Desde aquel accidente fatal que apagó su vida pasaron 183 años y recién ahora se divisa el empeño por una reivindicación total: se repatriaron a San Luis recientemente sus restos, se brindan conferencias en su honor y memoria y también se publican libros como el de la poeta, cuentista y novelista Paulina Movsichoff, Juan Crisóstomo Lafinur: la sensualidad de la filosofía.
Mezcla de novela y biografía (muy buena razón para catalogarla como “biografía novelada”), en sus páginas no sólo se evocan sus inclinaciones intelectuales o su devoción al Ars Poetica de Horacio. En sus páginas se expone la tragedia de aquel que muere joven y se reconstruye sobre todo su voz, esa parte del ser que a diferencia del rostro y la letra jamás se recupera del todo. Tomando este aspecto como eje, pues, se puede decir que la tarea de Movsichoff remite mucho a la del arqueólogo, aquel que excava, interroga al pasado y cubre los huecos y vacíos entre hechos y hechos con hipótesis, conjeturas, intuiciones epocales.

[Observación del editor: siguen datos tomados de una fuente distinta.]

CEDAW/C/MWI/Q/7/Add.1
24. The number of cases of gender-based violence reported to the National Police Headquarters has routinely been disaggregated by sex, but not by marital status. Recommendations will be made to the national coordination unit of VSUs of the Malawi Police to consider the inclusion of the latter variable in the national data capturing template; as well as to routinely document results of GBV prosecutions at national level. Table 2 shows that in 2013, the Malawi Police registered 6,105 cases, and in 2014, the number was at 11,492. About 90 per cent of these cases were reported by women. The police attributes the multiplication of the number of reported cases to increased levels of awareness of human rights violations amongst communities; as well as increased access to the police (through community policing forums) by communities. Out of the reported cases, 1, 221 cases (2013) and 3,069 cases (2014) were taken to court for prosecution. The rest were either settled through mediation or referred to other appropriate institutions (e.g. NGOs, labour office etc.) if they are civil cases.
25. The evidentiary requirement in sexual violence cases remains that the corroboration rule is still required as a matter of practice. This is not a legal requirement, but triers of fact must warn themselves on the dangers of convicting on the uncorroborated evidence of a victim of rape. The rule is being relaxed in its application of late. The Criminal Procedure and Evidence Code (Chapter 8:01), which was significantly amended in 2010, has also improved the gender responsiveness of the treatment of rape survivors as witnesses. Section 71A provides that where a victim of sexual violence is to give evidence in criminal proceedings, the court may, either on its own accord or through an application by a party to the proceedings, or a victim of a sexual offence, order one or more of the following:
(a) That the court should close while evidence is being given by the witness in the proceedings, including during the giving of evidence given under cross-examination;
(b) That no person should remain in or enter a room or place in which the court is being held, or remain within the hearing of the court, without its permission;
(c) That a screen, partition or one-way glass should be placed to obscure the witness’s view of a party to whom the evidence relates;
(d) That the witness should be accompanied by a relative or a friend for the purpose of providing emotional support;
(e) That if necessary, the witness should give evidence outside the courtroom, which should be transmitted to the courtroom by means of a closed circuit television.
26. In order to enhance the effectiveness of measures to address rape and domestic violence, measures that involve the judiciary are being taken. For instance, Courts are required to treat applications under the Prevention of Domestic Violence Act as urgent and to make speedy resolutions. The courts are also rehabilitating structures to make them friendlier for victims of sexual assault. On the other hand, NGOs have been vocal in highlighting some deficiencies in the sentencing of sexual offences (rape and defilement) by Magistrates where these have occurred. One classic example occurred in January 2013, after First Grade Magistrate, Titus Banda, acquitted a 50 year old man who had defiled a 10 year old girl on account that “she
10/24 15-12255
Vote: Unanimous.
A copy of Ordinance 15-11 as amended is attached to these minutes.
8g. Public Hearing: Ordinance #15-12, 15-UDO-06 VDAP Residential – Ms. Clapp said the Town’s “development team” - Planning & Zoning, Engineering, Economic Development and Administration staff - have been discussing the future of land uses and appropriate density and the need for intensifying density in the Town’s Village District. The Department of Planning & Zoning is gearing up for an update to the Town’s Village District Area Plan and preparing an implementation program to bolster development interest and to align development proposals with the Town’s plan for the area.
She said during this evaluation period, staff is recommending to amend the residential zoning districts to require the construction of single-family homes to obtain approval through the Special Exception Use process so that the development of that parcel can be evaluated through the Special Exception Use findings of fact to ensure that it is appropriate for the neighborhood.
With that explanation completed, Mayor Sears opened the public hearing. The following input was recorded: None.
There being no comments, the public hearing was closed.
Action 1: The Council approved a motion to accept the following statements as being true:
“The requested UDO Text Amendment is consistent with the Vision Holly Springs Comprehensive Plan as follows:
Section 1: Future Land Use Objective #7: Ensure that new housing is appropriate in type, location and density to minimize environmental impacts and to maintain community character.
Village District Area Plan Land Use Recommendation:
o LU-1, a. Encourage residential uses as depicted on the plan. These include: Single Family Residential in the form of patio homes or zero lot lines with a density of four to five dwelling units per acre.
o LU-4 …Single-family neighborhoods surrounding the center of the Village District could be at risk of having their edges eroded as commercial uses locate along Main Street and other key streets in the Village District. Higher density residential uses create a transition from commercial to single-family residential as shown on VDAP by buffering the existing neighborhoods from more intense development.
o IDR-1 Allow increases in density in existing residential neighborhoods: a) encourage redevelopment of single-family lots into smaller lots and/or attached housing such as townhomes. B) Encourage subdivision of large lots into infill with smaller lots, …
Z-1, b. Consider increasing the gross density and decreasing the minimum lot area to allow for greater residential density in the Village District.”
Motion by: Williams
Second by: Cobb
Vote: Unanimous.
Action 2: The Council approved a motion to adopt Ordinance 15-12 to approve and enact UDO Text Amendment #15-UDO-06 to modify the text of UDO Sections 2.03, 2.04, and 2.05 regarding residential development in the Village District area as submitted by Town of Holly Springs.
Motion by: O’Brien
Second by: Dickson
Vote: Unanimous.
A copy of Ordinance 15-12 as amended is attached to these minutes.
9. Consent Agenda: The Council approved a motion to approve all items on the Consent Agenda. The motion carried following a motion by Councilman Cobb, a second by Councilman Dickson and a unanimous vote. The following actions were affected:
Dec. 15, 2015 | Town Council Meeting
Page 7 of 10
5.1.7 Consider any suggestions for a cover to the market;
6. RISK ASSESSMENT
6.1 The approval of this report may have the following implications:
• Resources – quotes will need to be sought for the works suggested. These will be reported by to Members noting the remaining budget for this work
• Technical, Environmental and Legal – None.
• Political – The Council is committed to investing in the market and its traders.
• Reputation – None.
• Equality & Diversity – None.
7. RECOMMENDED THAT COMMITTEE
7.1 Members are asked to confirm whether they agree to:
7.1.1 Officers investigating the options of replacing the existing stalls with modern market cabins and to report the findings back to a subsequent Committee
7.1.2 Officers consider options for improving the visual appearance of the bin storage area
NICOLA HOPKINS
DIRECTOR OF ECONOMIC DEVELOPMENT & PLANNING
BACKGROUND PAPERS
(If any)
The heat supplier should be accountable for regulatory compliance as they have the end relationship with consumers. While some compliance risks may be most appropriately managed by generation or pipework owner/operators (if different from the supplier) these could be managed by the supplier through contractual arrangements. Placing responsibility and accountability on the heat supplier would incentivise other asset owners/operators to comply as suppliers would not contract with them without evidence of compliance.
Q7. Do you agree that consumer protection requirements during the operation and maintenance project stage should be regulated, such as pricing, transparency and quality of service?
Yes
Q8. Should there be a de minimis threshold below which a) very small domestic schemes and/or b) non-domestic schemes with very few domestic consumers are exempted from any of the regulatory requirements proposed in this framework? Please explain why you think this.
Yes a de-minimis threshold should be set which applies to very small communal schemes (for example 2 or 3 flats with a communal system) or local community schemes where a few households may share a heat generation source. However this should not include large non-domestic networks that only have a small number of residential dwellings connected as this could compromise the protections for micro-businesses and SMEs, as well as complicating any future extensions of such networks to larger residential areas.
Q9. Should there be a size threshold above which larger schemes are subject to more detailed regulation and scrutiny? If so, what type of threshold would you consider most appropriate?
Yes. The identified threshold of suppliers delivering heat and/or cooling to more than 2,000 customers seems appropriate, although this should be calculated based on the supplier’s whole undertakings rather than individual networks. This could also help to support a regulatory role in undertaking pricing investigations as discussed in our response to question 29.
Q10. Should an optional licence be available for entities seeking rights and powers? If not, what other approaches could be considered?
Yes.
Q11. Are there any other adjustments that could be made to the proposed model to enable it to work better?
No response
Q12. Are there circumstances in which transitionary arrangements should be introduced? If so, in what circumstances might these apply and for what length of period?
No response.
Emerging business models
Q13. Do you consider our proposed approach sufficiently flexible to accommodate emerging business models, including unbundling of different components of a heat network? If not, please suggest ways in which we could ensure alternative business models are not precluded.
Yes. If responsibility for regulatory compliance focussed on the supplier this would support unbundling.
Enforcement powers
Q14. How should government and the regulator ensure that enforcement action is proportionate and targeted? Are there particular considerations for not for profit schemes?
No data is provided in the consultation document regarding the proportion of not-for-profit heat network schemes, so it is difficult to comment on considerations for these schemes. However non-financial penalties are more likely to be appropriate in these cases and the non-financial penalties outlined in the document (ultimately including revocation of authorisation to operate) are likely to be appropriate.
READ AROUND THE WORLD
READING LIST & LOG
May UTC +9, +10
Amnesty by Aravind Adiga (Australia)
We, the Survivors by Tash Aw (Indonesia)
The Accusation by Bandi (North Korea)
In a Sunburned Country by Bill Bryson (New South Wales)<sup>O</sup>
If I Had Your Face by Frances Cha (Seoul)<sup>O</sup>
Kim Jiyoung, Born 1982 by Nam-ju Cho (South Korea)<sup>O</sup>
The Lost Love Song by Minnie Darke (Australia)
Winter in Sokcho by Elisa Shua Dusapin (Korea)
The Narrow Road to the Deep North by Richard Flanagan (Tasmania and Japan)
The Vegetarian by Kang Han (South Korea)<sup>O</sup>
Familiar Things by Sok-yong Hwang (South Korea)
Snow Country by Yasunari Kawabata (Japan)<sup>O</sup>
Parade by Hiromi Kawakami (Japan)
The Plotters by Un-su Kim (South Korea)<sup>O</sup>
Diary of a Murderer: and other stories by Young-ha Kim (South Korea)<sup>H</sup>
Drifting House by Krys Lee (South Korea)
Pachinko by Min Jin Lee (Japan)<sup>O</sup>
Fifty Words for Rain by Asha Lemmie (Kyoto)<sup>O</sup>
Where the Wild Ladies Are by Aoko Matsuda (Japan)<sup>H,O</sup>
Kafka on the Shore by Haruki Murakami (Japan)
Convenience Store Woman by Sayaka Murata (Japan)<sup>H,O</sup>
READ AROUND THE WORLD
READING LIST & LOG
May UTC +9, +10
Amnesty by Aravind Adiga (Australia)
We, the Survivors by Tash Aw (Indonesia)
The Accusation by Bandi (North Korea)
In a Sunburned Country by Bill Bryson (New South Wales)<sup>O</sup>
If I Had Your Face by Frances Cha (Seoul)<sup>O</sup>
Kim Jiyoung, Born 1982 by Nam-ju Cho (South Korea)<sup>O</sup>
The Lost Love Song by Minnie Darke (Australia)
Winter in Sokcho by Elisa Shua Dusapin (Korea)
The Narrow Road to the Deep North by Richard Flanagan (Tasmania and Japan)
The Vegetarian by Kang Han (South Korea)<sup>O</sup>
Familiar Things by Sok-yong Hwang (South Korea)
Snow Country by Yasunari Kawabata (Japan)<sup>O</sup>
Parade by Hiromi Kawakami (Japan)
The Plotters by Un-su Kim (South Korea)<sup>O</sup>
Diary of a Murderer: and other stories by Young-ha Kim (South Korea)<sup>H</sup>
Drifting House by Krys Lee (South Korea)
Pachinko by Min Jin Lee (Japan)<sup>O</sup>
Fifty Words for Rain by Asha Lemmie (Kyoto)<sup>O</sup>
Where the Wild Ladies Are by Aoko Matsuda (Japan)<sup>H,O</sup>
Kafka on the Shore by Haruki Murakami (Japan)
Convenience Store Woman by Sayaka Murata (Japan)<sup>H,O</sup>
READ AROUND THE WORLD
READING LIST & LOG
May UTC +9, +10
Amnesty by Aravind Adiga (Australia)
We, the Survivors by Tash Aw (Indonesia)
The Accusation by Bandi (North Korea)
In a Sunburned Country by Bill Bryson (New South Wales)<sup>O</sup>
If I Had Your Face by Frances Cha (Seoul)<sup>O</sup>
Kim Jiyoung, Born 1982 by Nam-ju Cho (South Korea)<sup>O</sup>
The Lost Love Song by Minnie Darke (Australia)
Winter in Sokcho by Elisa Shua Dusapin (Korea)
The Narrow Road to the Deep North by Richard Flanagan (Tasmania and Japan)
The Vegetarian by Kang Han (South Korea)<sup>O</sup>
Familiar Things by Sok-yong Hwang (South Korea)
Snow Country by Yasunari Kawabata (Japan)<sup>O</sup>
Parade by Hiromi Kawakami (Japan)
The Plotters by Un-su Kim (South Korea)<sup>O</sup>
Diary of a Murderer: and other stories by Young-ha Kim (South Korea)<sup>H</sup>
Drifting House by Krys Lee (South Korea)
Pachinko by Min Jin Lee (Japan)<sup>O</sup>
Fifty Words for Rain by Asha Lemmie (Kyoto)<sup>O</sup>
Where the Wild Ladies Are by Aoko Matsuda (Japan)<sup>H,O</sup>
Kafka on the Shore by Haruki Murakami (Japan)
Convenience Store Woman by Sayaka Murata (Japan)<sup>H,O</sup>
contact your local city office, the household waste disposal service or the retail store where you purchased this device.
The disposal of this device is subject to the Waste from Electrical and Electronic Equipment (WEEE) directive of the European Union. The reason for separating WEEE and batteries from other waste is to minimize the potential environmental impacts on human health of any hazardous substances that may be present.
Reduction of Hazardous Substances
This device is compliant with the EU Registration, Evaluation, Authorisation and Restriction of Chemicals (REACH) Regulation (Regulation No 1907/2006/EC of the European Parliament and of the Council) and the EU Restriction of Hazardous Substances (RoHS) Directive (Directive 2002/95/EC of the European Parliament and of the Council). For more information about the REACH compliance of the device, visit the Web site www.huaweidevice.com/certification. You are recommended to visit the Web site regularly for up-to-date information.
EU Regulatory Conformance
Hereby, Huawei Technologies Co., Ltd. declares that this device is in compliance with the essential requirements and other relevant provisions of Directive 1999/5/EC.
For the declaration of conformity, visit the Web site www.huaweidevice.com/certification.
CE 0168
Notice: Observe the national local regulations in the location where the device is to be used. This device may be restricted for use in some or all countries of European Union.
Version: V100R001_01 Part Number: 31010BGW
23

Al ritmo de un estilo que roza la ampulosidad (lo cual se comprende si se tiene en cuenta que la autora pretende reconstruir un clima de época poscolonial no sólo con descripciones de la arquitectura, las costumbres y la moda de por entonces sino desde la superficie del discurso mismo), el libro avanza en clave de recuerdo (“recordar se me ha vuelto casi como un respirar”, dice primero y remata después: “desde esta habitación viajo al pasado porque ya no me queda futuro”): desde su lecho agonizante, Lafinur –el Lafinur personaje que habla por el Lafinur persona– despliega su imaginación febril, narra su paso por el Ejército del Norte, confiesa su amorío con las letras (y sus infidelidades con la música, el periodismo y el teatro) y su amistad eterna con Manuel Belgrano (a quien le dedicó las odas “Canto elegíaco” y “Canto fúnebre”).
Bautizado por Juan María Gutiérrez como “el poeta romántico de nuestra época clásica” y recordado por su sobrino bisnieto Borges en un poema de La moneda de Hierro (1976), Juan Crisóstomo Lafinur, sin embargo, no pudo escapar del destino de todas las figuras patrióticas: el de terminar engalanando el nombre de una calle y concluir siendo una leyenda.